Second, we describe a number of techniques for implementing non-blocking synchronization using TSM, version numbers and DCAS. These techniques are simple to write, read, and understand, and perform well. in contrast to the CAS Our experience suggests that good DCAS support is sufficient for a practical non-blocking OS and run-time system implementation, and that single CAS is not sufficient. In fact, lack of efficient DCAS support in systems is a potential impediment to using our techniques.
Fortunately, our proposed hardware implementation indicates that it is feasible to implement efficient DCAS functionality in a modern processor with minimal additional complexity and full compatibility with the load-store architecture. The conditional load capability coupled to cache-based advisory locking further improves the hardware support, providing the advantages of locking in a lock-free implementation. The existence of software implementations of DCAS and contention reduction demonstrates that our approach is reasonable even on platforms lacking hardware support.
Efficiently supported DCAS would allow fully-synchronized standard libraries and operating system software to be portable across multiprocessors and uniprocessors without extra overhead or code complication. It would allow parallel architectures to use software developed for uniprocessors, relying on the (non-blocking) synchronization required for signals to handle serialization in the parallel processing context. This would significantly reduce the software bottleneck that has slowed the deployment of parallel processing to date.
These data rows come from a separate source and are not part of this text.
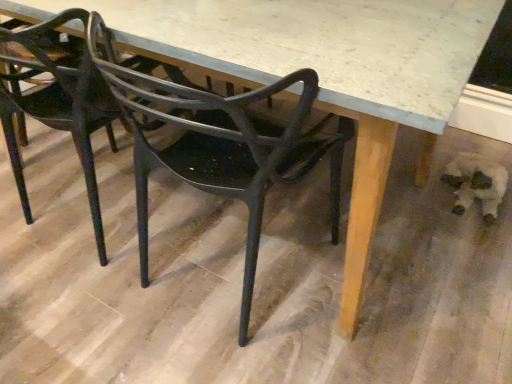
Question: Visually, is matte black chair at center, the 1th chair in the left-to-right sequence, positioned to the left or to the right of matte black chair at center, the second chair positioned from the left?

Choices:
 (A) right
 (B) left

Answer: (B)

Question: Does point (111, 107) appear closer or farther from the camera than point (291, 157)?

Choices:
 (A) farther
 (B) closer

Answer: (A)

Question: Estimate the real-world distances between objects in this image. Which object is farther from the matte black chair at center, the 1th chair in the left-to-right sequence?

Choices:
 (A) matte black chair at center, the second chair positioned from the left
 (B) fuzzy white dog at lower right

Answer: (B)

Question: Which is nearer to the matte black chair at center, the 1th chair in the left-to-right sequence?

Choices:
 (A) matte black chair at center, marked as the first chair in a right-to-left arrangement
 (B) fuzzy white dog at lower right

Answer: (A)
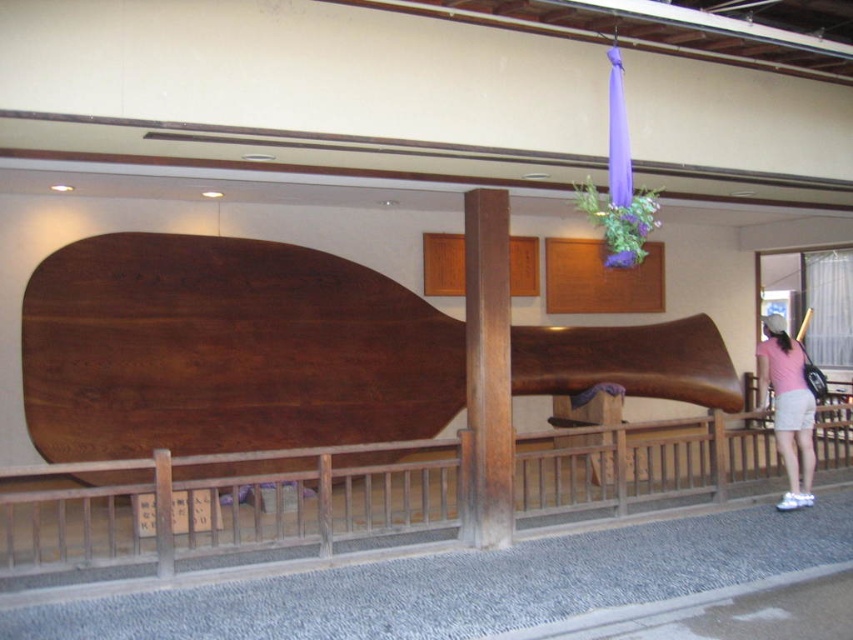
Question: Does brown polished wood at center appear under pink fabric at lower right?

Choices:
 (A) yes
 (B) no

Answer: (B)

Question: Estimate the real-world distances between objects in this image. Which object is closer to the pink fabric at lower right?

Choices:
 (A) wooden at lower center
 (B) shiny brown wooden boat at center
 (C) brown polished wood at center

Answer: (A)

Question: Estimate the real-world distances between objects in this image. Which object is farther from the shiny brown wooden boat at center?

Choices:
 (A) brown polished wood at center
 (B) pink fabric at lower right

Answer: (B)

Question: Does shiny brown wooden boat at center have a smaller size compared to brown polished wood at center?

Choices:
 (A) no
 (B) yes

Answer: (A)

Question: Which object is farther from the camera taking this photo?

Choices:
 (A) brown polished wood at center
 (B) shiny brown wooden boat at center
 (C) pink fabric at lower right

Answer: (C)

Question: Can you confirm if shiny brown wooden boat at center is positioned below pink fabric at lower right?

Choices:
 (A) no
 (B) yes

Answer: (A)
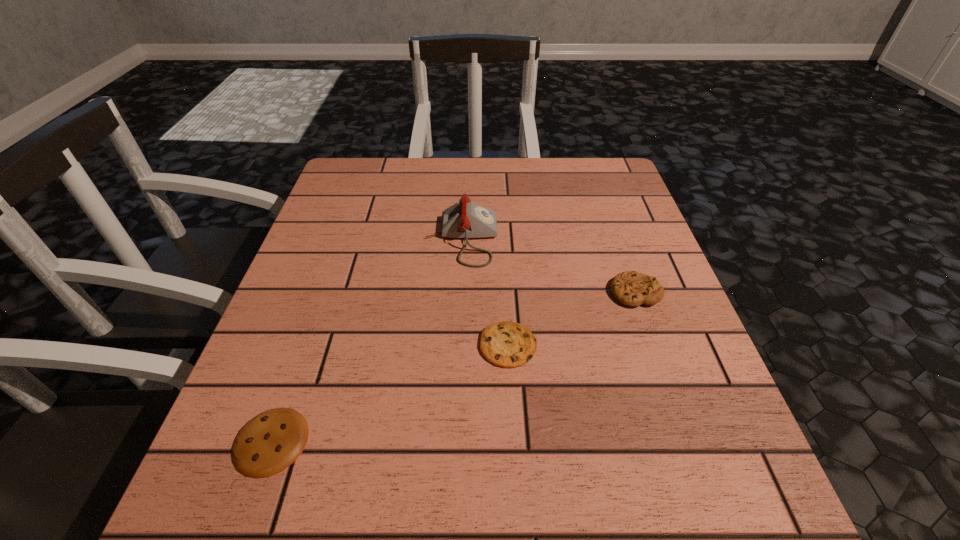
At what (x,y) coordinates should I click in order to perform the action: click on telephone. Please return your answer as a coordinate pair (x, y). Looking at the image, I should click on (465, 219).

I want to click on the farthest object, so click(x=465, y=219).

Identify the location of the rightmost cookie. (631, 288).

Where is `the second farthest object`? the second farthest object is located at coordinates (631, 288).

Locate an element on the screen. the second nearest object is located at coordinates (506, 344).

Locate an element on the screen. This screenshot has width=960, height=540. the second cookie from right to left is located at coordinates (506, 344).

Where is `the leftmost cookie`? the leftmost cookie is located at coordinates (267, 444).

Where is `the leftmost object`? Image resolution: width=960 pixels, height=540 pixels. the leftmost object is located at coordinates (267, 444).

Locate an element on the screen. The width and height of the screenshot is (960, 540). free space located on the dial of the telephone is located at coordinates (519, 239).

I want to click on vacant space situated 0.200m on the back of the third nearest object, so click(x=610, y=218).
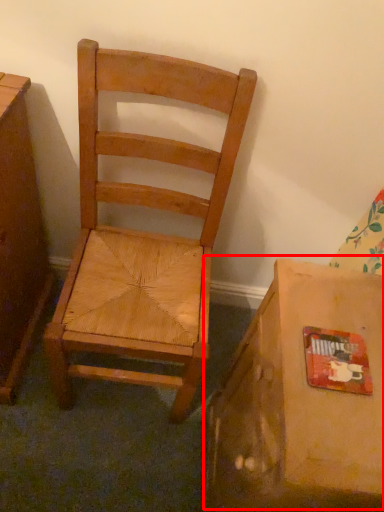
Question: Where is cardboard box (annotated by the red box) located in relation to chair in the image?

Choices:
 (A) left
 (B) right

Answer: (B)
Further work is required to evaluate the merits of hardware support for DCAS versus various software alternatives, particularly for overall system performance. Further work is also required to validate our experience that DCAS is in fact adequate in practice. However, our experience to date convinces us that the non-blocking approach is an attractive and practical way to structure operating system software. Locks will become more problematic as signals are used more extensively in libraries, synchronization becomes finer grained, and as the cost of memory delays and descheduling become even higher relative to processor speed. We hope our work encourages additional efforts in this area.